ABOUT THIS EXERCISE: Return the entries in their entirety, precisely as given.

= Beginning of Section =

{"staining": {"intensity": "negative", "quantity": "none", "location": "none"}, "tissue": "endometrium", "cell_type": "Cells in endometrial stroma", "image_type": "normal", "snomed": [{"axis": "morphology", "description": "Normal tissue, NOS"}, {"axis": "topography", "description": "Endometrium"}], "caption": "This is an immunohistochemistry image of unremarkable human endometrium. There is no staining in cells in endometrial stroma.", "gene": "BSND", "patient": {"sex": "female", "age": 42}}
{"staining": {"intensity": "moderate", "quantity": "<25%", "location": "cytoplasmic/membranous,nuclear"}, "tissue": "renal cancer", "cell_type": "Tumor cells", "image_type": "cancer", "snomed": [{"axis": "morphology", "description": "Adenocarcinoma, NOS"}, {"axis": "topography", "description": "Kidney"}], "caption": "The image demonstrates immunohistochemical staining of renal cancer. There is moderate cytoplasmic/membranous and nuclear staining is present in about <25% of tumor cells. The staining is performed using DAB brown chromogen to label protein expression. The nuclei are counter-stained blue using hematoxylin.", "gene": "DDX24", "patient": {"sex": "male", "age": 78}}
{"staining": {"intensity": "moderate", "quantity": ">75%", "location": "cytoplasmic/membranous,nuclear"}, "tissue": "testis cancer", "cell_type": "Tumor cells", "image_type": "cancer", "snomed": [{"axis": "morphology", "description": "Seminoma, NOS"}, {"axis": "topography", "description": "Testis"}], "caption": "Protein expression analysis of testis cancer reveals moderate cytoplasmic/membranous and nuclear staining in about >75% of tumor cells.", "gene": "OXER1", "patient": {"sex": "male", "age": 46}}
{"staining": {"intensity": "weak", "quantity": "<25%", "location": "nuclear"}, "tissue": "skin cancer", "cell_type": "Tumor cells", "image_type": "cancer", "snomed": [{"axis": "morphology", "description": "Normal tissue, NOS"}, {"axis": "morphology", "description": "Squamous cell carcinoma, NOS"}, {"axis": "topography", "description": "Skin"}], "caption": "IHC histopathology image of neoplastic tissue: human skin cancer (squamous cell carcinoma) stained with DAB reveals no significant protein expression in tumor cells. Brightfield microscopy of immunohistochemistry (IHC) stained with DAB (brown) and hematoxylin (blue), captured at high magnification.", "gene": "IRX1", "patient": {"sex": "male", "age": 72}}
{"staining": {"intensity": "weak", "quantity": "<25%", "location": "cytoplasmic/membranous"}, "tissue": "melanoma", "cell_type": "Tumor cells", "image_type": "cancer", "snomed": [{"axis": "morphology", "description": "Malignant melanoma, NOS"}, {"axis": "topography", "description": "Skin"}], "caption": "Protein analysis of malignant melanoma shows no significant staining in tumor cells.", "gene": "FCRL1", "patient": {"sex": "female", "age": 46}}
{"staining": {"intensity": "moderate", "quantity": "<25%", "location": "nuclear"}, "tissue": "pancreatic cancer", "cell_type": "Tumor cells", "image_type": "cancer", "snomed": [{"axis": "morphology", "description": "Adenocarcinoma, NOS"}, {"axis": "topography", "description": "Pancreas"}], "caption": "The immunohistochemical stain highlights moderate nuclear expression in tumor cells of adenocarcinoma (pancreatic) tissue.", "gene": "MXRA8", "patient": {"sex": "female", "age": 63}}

= End of Section =

SOLUTION:
{"staining": {"intensity": "negative", "quantity": "none", "location": "none"}, "tissue": "endometrium", "cell_type": "Cells in endometrial stroma", "image_type": "normal", "snomed": [{"axis": "morphology", "description": "Normal tissue, NOS"}, {"axis": "topography", "description": "Endometrium"}], "caption": "This is an immunohistochemistry image of unremarkable human endometrium. There is no staining in cells in endometrial stroma.", "gene": "BSND", "patient": {"sex": "female", "age": 42}}
{"staining": {"intensity": "moderate", "quantity": "<25%", "location": "cytoplasmic/membranous,nuclear"}, "tissue": "renal cancer", "cell_type": "Tumor cells", "image_type": "cancer", "snomed": [{"axis": "morphology", "description": "Adenocarcinoma, NOS"}, {"axis": "topography", "description": "Kidney"}], "caption": "The image demonstrates immunohistochemical staining of renal cancer. There is moderate cytoplasmic/membranous and nuclear staining is present in about <25% of tumor cells. The staining is performed using DAB brown chromogen to label protein expression. The nuclei are counter-stained blue using hematoxylin.", "gene": "DDX24", "patient": {"sex": "male", "age": 78}}
{"staining": {"intensity": "moderate", "quantity": ">75%", "location": "cytoplasmic/membranous,nuclear"}, "tissue": "testis cancer", "cell_type": "Tumor cells", "image_type": "cancer", "snomed": [{"axis": "morphology", "description": "Seminoma, NOS"}, {"axis": "topography", "description": "Testis"}], "caption": "Protein expression analysis of testis cancer reveals moderate cytoplasmic/membranous and nuclear staining in about >75% of tumor cells.", "gene": "OXER1", "patient": {"sex": "male", "age": 46}}
{"staining": {"intensity": "weak", "quantity": "<25%", "location": "nuclear"}, "tissue": "skin cancer", "cell_type": "Tumor cells", "image_type": "cancer", "snomed": [{"axis": "morphology", "description": "Normal tissue, NOS"}, {"axis": "morphology", "description": "Squamous cell carcinoma, NOS"}, {"axis": "topography", "description": "Skin"}], "caption": "IHC histopathology image of neoplastic tissue: human skin cancer (squamous cell carcinoma) stained with DAB reveals no significant protein expression in tumor cells. Brightfield microscopy of immunohistochemistry (IHC) stained with DAB (brown) and hematoxylin (blue), captured at high magnification.", "gene": "IRX1", "patient": {"sex": "male", "age": 72}}
{"staining": {"intensity": "weak", "quantity": "<25%", "location": "cytoplasmic/membranous"}, "tissue": "melanoma", "cell_type": "Tumor cells", "image_type": "cancer", "snomed": [{"axis": "morphology", "description": "Malignant melanoma, NOS"}, {"axis": "topography", "description": "Skin"}], "caption": "Protein analysis of malignant melanoma shows no significant staining in tumor cells.", "gene": "FCRL1", "patient": {"sex": "female", "age": 46}}
{"staining": {"intensity": "moderate", "quantity": "<25%", "location": "nuclear"}, "tissue": "pancreatic cancer", "cell_type": "Tumor cells", "image_type": "cancer", "snomed": [{"axis": "morphology", "description": "Adenocarcinoma, NOS"}, {"axis": "topography", "description": "Pancreas"}], "caption": "The immunohistochemical stain highlights moderate nuclear expression in tumor cells of adenocarcinoma (pancreatic) tissue.", "gene": "MXRA8", "patient": {"sex": "female", "age": 63}}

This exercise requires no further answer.